Friday, January 25, 2008

Barkbelly by Cat Weatherill

I’m pretty sure I read about this one over at Pixie Stix. She has it tagged “Quirky and Hard to Define.” That it is. I enjoyed it, though. It would make a great read aloud- the epic quest for self-identification is moderately episodic, keeps you wondering what will happen next, and has great character names like Candy Pie and Farmer Muckledown. I like it so much that I immediately picked up the companion, Snowbone, but it was too much of a good thing. I think I only got through the first chapter before realizing that I was done with the adventure. At least for a while.

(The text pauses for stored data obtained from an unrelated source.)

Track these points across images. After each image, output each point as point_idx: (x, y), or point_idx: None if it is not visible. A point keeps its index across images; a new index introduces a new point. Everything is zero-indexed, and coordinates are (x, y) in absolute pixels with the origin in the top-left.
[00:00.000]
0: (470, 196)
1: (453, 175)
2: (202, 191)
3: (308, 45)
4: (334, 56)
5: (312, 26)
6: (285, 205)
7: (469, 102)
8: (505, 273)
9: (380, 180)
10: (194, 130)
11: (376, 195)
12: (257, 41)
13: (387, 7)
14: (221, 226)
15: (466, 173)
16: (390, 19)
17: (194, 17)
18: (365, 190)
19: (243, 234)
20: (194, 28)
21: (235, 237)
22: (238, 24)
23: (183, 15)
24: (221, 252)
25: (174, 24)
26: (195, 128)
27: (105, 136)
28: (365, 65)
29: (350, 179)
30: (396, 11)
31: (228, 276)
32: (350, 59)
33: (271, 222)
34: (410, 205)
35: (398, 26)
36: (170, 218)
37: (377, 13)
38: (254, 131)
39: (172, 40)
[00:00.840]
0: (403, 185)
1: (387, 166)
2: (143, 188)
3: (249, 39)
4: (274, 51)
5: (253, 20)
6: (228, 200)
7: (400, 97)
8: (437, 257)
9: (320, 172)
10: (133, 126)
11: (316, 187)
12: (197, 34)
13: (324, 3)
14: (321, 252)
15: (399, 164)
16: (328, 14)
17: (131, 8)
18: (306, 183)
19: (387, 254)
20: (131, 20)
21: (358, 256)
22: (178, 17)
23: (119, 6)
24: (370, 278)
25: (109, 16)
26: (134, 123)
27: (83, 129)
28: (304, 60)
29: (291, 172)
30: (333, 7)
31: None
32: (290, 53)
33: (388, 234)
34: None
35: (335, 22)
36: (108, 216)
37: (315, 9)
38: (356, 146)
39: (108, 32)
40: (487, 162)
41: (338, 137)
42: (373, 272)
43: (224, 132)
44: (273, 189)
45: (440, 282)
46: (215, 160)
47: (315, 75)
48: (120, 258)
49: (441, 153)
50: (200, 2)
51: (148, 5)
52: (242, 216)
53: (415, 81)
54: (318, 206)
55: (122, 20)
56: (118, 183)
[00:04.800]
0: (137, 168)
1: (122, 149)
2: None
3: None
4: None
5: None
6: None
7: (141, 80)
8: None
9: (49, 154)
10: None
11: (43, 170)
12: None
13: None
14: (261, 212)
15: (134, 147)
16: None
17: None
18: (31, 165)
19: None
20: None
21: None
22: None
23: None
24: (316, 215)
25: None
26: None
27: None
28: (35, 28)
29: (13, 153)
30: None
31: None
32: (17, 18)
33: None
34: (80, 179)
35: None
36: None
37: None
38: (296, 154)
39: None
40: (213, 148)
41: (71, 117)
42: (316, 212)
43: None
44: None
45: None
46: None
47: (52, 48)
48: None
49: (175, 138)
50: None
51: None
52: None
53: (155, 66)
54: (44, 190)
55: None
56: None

So often I come back to Cathie Mercier’s comment about sequels: is there really more story to tell, or do you just want more? In this case, I think, yes, there is more story there, but I don’t need any more just yet.

This story seems very un-American to me (and indeed, the author is British), and I’m trying to decide why. Part of it is the landscape; American concepts of and attitudes towards wilderness are so different from European ones. This book in particular really channels England’s long history of fantastical creatures living alongside humans. We don’t have that a part of our cultural history. Hmmm… I’m going to have to think about this some more.

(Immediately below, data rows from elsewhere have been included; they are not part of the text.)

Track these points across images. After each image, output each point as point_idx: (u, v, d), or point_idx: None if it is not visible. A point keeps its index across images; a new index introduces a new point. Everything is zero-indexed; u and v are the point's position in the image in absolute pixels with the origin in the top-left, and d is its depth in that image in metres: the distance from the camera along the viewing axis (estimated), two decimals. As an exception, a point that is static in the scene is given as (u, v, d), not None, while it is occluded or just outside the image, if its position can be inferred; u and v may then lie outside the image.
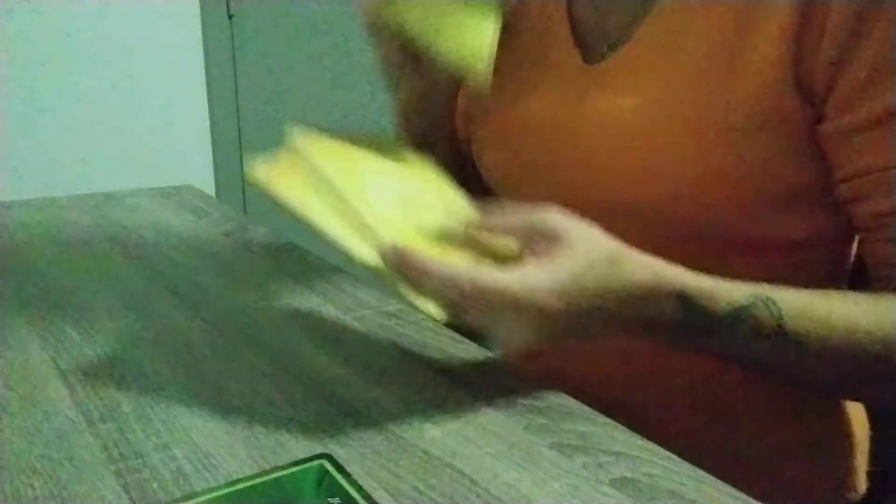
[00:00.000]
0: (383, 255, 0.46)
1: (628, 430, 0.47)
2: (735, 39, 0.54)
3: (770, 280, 0.52)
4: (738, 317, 0.49)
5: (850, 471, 0.64)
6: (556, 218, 0.47)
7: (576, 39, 0.66)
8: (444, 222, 0.51)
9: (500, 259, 0.49)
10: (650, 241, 0.51)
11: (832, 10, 0.50)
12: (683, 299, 0.48)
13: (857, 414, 0.65)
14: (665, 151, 0.57)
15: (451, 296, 0.45)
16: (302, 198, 0.50)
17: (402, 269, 0.46)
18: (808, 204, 0.57)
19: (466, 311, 0.46)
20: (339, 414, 0.48)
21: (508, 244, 0.49)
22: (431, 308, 0.47)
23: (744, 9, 0.54)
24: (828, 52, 0.51)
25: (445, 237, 0.51)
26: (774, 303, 0.49)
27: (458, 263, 0.47)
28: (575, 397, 0.51)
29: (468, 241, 0.50)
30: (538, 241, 0.47)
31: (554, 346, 0.69)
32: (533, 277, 0.45)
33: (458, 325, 0.65)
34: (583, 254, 0.46)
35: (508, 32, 0.68)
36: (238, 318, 0.64)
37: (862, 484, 0.65)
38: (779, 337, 0.50)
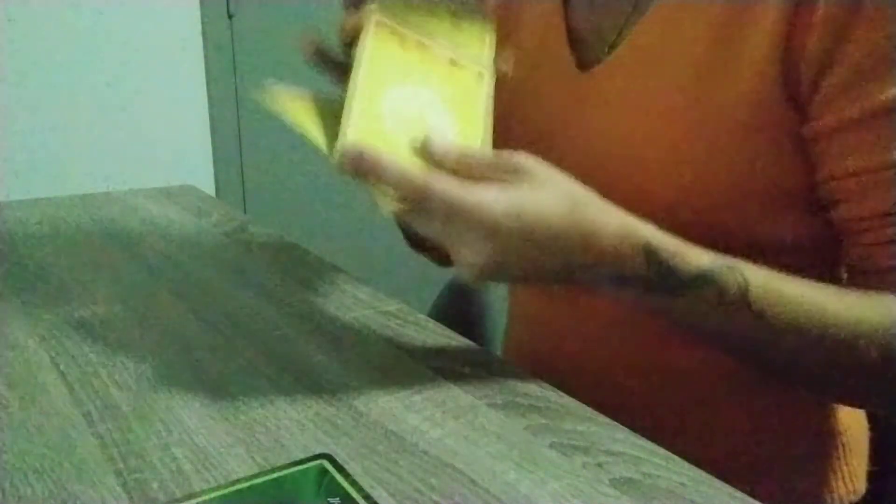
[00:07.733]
0: (345, 153, 0.46)
1: (628, 430, 0.47)
2: (726, 41, 0.54)
3: None
4: (704, 279, 0.49)
5: (848, 471, 0.64)
6: (527, 160, 0.48)
7: (572, 44, 0.66)
8: (432, 142, 0.50)
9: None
10: None
11: (819, 10, 0.50)
12: (649, 254, 0.48)
13: (855, 415, 0.65)
14: (658, 161, 0.57)
15: (406, 194, 0.45)
16: (299, 112, 0.51)
17: (359, 166, 0.46)
18: (802, 206, 0.57)
19: (419, 214, 0.46)
20: (339, 414, 0.48)
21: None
22: (388, 206, 0.47)
23: (735, 10, 0.54)
24: (813, 51, 0.51)
25: (426, 156, 0.50)
26: (741, 272, 0.50)
27: (415, 165, 0.47)
28: (572, 394, 0.51)
29: (443, 164, 0.49)
30: (505, 175, 0.47)
31: (536, 318, 0.69)
32: (490, 194, 0.45)
33: (454, 323, 0.65)
34: (548, 191, 0.47)
35: (503, 38, 0.68)
36: (238, 318, 0.64)
37: (862, 485, 0.65)
38: (743, 306, 0.50)
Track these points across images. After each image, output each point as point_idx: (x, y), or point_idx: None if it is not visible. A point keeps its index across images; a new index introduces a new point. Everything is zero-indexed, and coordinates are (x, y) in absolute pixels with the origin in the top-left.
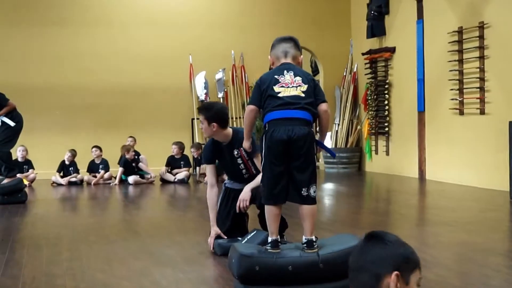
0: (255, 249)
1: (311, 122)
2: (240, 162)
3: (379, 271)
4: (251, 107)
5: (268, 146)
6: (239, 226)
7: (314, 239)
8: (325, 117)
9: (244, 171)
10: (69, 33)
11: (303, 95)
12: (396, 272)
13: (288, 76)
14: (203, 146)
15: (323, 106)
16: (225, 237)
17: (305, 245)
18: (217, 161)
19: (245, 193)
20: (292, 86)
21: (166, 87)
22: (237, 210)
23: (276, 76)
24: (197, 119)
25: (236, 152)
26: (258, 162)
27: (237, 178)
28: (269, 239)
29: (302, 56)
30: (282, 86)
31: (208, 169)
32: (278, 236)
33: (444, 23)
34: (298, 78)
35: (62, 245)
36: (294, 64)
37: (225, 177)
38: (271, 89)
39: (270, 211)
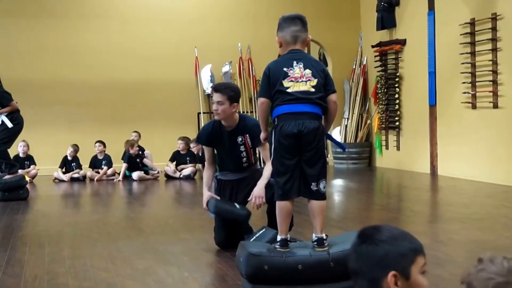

I’m fascinated by covers and how they change from country to country
and over time to appeal to new readers. This one is so much more appealing. I’m not sure if it’s the UK cover, or the new paperback one.

Tuesday, January 15, 2008

Kingdom Keepers by Ridley Pearson

I read this because one of my 6th graders kept telling me how good it was. It came out in 2005, and I’m sure it’s not a coincidence that Gail Carson Levine’s Fairy Dust and the Quest for the Egg came out that same year. It seems that Disney paid a lot of money to talented writers to flesh out bad storylines involving classic Disney characters. (Although, I adore David Christiana’s illustrations in the latter.) This book has a lot of good elements- a mismatched group of kids who have to overcome their differences to save the world (including one who is treasonous), three-dimensional holographs that enable the kids to enter a parallel, sinister world, and roller coasters. Unfortunately, the story just doesn’t hang together well. Aside from the main character and the one who defects to the dark side, the kids are pretty much interchangeable. One of the more annoying plot contrivances is the man who seems to know what the kids need to do to save Disneyland from the villains, but insists that the kids have to find out for themselves. It’s never really clear why he can’t solve the problem himself.

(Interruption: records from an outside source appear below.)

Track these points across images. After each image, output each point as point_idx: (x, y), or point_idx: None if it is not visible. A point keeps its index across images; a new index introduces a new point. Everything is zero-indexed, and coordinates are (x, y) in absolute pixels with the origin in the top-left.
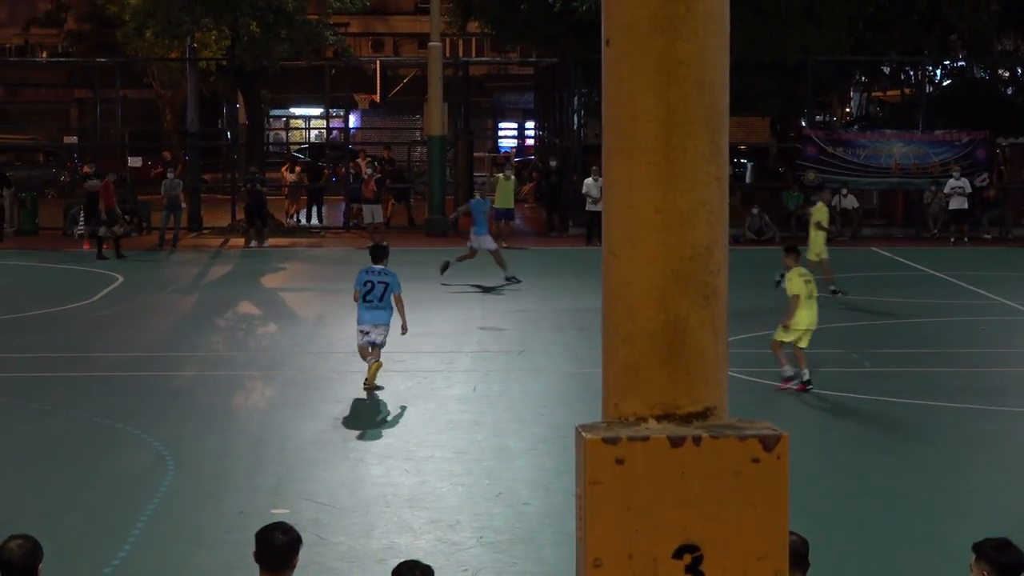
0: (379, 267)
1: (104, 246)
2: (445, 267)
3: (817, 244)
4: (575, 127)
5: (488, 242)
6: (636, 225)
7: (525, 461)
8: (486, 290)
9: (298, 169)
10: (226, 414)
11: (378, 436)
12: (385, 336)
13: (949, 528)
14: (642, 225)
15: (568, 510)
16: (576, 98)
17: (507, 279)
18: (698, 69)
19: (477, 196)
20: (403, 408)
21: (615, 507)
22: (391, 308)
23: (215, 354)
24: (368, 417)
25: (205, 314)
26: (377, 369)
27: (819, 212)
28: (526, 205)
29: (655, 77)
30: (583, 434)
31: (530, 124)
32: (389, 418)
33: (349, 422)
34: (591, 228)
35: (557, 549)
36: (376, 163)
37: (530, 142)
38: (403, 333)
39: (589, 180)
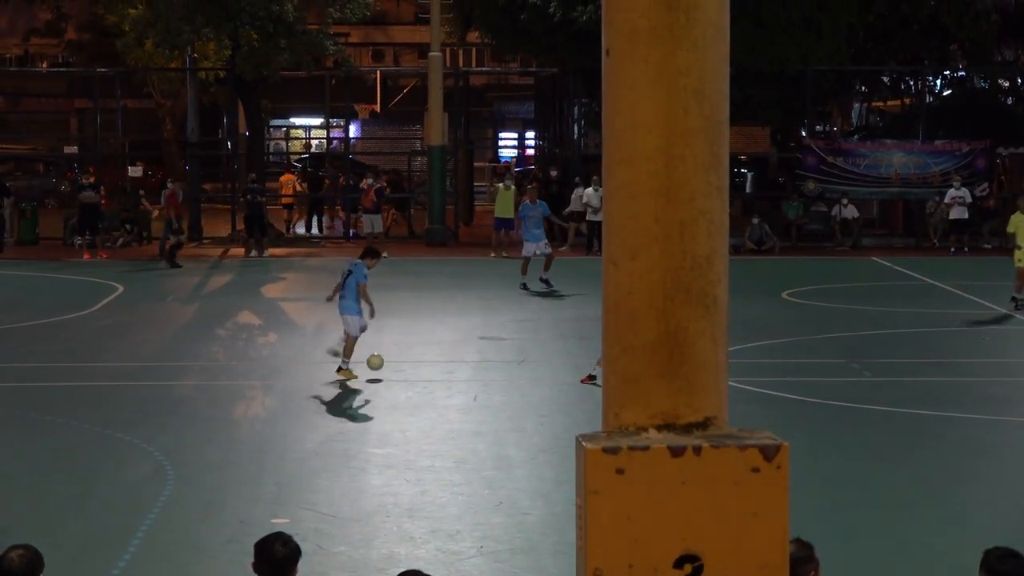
0: (357, 260)
1: (167, 253)
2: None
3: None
4: (575, 137)
5: (527, 248)
6: (636, 235)
7: (526, 471)
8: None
9: (299, 178)
10: (227, 424)
11: (379, 446)
12: (353, 327)
13: (951, 539)
14: (642, 235)
15: (569, 520)
16: (576, 108)
17: (523, 285)
18: (698, 79)
19: (526, 200)
20: (404, 418)
21: (615, 517)
22: (355, 299)
23: (215, 364)
24: (368, 427)
25: (205, 324)
26: (369, 355)
27: (1013, 223)
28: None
29: (655, 87)
30: (583, 444)
31: (530, 134)
32: (389, 428)
33: (349, 432)
34: (591, 238)
35: (558, 559)
36: (376, 174)
37: (530, 152)
38: (370, 316)
39: (589, 190)
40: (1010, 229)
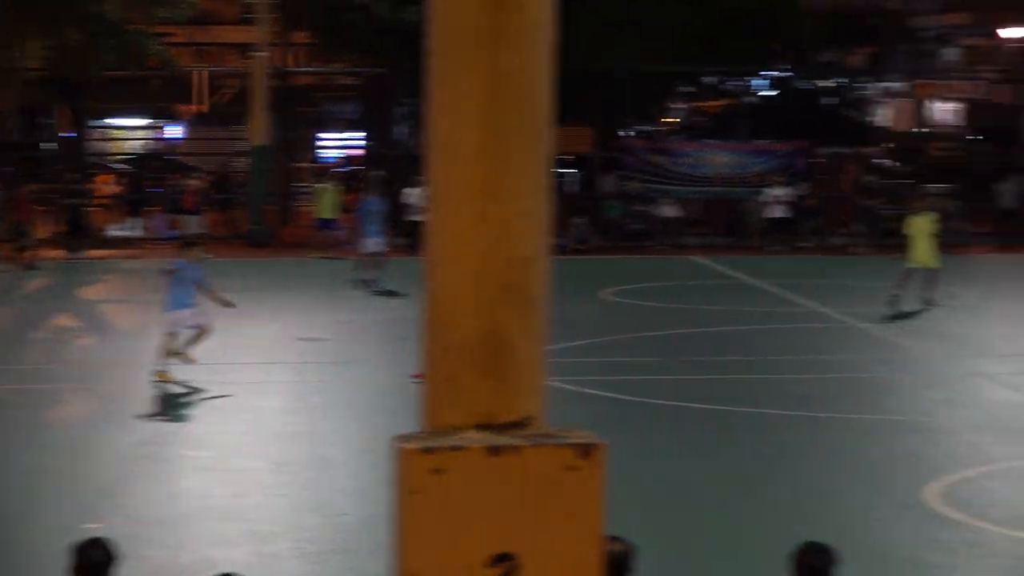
0: (182, 260)
1: (24, 256)
2: None
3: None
4: (401, 137)
5: (366, 244)
6: (458, 235)
7: (344, 472)
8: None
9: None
10: (41, 429)
11: (195, 448)
12: (179, 322)
13: (764, 534)
14: (464, 235)
15: (386, 520)
16: (403, 108)
17: (367, 282)
18: (522, 79)
19: (367, 196)
20: (221, 420)
21: (432, 517)
22: (186, 294)
23: (31, 368)
24: (185, 429)
25: (21, 327)
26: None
27: (911, 224)
28: (350, 215)
29: (479, 87)
30: (400, 444)
31: (356, 134)
32: (207, 430)
33: (166, 435)
34: (414, 238)
35: (375, 560)
36: (199, 176)
37: (356, 152)
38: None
39: (413, 190)
40: (908, 230)
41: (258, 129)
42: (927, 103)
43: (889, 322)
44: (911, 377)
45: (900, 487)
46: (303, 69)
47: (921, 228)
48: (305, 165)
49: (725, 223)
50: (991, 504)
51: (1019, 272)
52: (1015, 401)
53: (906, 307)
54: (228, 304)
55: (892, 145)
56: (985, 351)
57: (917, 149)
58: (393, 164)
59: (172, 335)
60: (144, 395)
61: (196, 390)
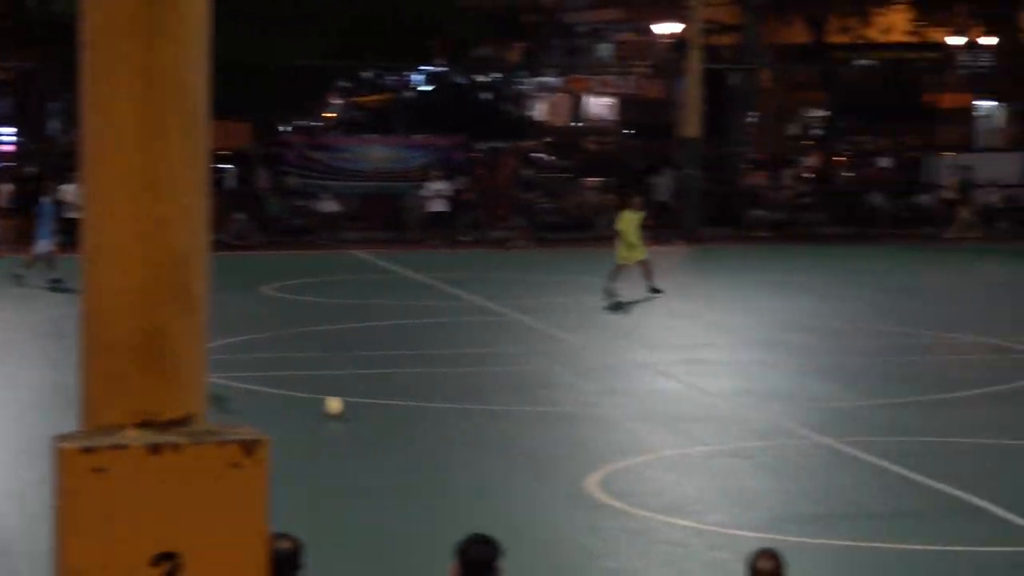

Wednesday, January 9, 2008

Dragon Slippers by Jessica Day George

I read about this on a blog somewhere and it made it onto my “to read” list, but I don’t remember where I saw it written up. Probably on someone’s Best of 2007 list. It’s a nice variant on the Capable Girl theme, and, again, the cover doesn’t do it justice. It has a lot of humor to it, starting with the aunt who gives the main character, Creel, to the dragon so that a knight can rescue, and then marry, her, saving the entire family from financial ruin. The dragon society that George creates is rich, and I loved the passages about Creel’s embroidery and dress-making skills. I can see this one being a hit with the 9-11 crowd, while they’re waiting for the next Inkworld.

Saturday, January 5, 2008

Elvis and Olive by Stephanie Watson

I grabbed this one out of the galley pile at the store one day when I needed something to read at lunch. It’s solid realistic, opposites attract, friendship fiction, if somewhat exaggerated. Each of the girls is an extreme- the straight-A good girl from a health-food yuppie family, and the off-beat, free spirit, untruthful girl with a questionable history. There are plenty of morals, and you won’t miss them, but I’m sure kids will be amused by Annie’s antics, and may identify with her slice-of-life friendship with Natalie.